| À FAIRE |
1) Dites si chacune des affirmations suivantes concorde avec l'extrait sur le G8 à Evian. Répondez par oui ou non et citez mot pour mot les termes décisifs de l'extrait : (a) Les deux campements principaux se trouvent près d'Annemasse. (b) Les altermondialistes pourront pénétrer dans la « zone rouge ». (c) Les médias institutionnels relaient le discours sécuritaire officiel.
2) Poursuivez l'extrait sur le G8 à Evian en commençant juste après sa dernière phrase.

| EXTRAIT |

- - - - -

A quelques jours du sommet du G8 à Evian, la nébuleuse altermondialiste 
s'ébranle et clôt les préparatifs désormais presque rituels des 
contre-sommets. Petit tour d'horizon en ligne.

Les multitudes en marche luttent pour faire entendre leur voix, en 
ligne. Dans ce concert multi-plateforme, des associations et collectifs 
très différents se font entendre. Alors que les médias institutionnels 
relaient le discours sécuritaire officiel, les médiactivistes 
souhaitent, encore et toujours, offrir d'autres canaux d'information.

Lieux d'information et de mobilisation, les sites qui contestent le G8 
servent d'abord d'outils pratiques aux militants.

	Le camp des altermondialistes

Les altermondialistes ne pouvant pas accéder à la "zone rouge" où se 
déroule le sommet officiel, ils seront cantonnés dans des espaces où 
leur contestation pourra s'exprimer. Les deux campements principaux, 
situés près d'Annemasse, ont chacun une vitrine en ligne, que ce soit le 
Village intergalactique ou le Vaaag (Village alternatif, 
anti-capitaliste et anti-guerre). Les futurs manifestants peuvent y 
puiser toutes les informations dont ils ont besoin pour l'organisation 
de leur séjour et de leurs activités militantes (voir par exemple cet 
agenda).

- - - - -

| JEU DE DONNÉES |
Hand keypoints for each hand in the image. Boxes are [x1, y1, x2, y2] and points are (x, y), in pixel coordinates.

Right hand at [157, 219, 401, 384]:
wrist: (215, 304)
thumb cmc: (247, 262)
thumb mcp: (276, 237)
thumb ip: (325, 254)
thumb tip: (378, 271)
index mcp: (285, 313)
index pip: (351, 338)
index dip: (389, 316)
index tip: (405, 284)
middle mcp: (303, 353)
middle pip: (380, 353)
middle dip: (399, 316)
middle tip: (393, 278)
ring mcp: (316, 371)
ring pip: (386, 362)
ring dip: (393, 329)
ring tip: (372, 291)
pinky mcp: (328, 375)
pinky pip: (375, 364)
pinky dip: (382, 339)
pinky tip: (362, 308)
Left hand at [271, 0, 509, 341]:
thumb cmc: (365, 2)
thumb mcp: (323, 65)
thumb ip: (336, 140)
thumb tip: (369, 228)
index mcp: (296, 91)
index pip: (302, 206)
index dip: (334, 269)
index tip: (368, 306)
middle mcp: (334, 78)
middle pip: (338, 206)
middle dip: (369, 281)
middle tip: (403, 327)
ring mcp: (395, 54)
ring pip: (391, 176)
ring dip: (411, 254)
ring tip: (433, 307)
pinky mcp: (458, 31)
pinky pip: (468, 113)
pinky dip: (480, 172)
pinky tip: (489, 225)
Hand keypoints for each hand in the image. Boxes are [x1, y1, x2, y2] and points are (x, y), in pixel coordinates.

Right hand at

- - - - -

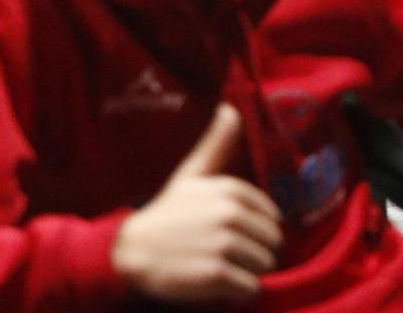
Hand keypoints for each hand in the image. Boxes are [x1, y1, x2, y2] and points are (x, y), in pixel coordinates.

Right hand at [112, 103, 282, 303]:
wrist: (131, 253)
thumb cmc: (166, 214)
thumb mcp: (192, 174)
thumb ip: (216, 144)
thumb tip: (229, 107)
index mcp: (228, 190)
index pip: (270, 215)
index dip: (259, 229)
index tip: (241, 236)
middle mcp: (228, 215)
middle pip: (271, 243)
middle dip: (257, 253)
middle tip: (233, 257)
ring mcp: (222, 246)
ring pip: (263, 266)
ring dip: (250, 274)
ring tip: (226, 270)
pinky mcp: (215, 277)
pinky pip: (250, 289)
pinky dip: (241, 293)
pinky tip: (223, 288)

- - - - -

| RÉPONSES |
1)
(a) Oui : « Les deux campements principaux, situés près d'Annemasse ».
(b) Non : « Les altermondialistes ne pouvant pas accéder à la "zone rouge" ».
(c) Oui : « les médias institutionnels relaient le discours sécuritaire officiel ».

2)
D'autres campements existent côté suisse, comme à Lausanne ou Genève et 
les deux points de ralliement officiels se décomposent eux-mêmes en 
plusieurs espaces très différents, qui ont souvent leurs propres pages 
en ligne. Le Point G, un village féministe non-mixte contre le G8 en 
fait partie.

Enfin, Anti-G8, est un site touffu, revendicatif et plein d'humour, qui 
rend compte d'une initiative hilarante : mettre le feu au lac.

	Portails sur le pont

Au-delà de ces zones temporaires, physiques et virtuelles, des 
structures actives toute l'année créent souvent sur leur site des 
sections spécifiques pour les événements d'Evian. Parmi eux, le 
collectif Bellaciao, créé en février 2002 pour relayer auprès des 
internautes français l'actualité militante altermondialiste italienne ou 
la célèbre association Attac.

Le collectif international d'info contributif Indymedia est bien sûr 
très mobilisé. La section suisse, [Indymedia Suisse romande est sur le 
pont, en son et en images.

Enfin, deux initiatives cherchent à construire des espaces médiatiques 
alternatifs "unitaires".

Le portail Mediactivism.org (lire l'interview d'Aris Papathéodorou) est 
à la fois un système d'information et de communication, une base 
documentaire, une boite à outils et un réseau d'échange de savoirs... Ce 
"medialab" peut aussi se lire comme un test préparatoire aux futures 
expériences autour du [Forum Social 
Européen->http://www.mediactivism.net/article.php3 ?id_article=21], qui 
se tiendra en septembre à Paris et Saint-Denis. On y trouve 
mailing-lists, wiki (site dont les internautes peuvent modifier toutes 
les pages, NDLR), bibliothèque, espace de téléchargement de logiciels 
libres...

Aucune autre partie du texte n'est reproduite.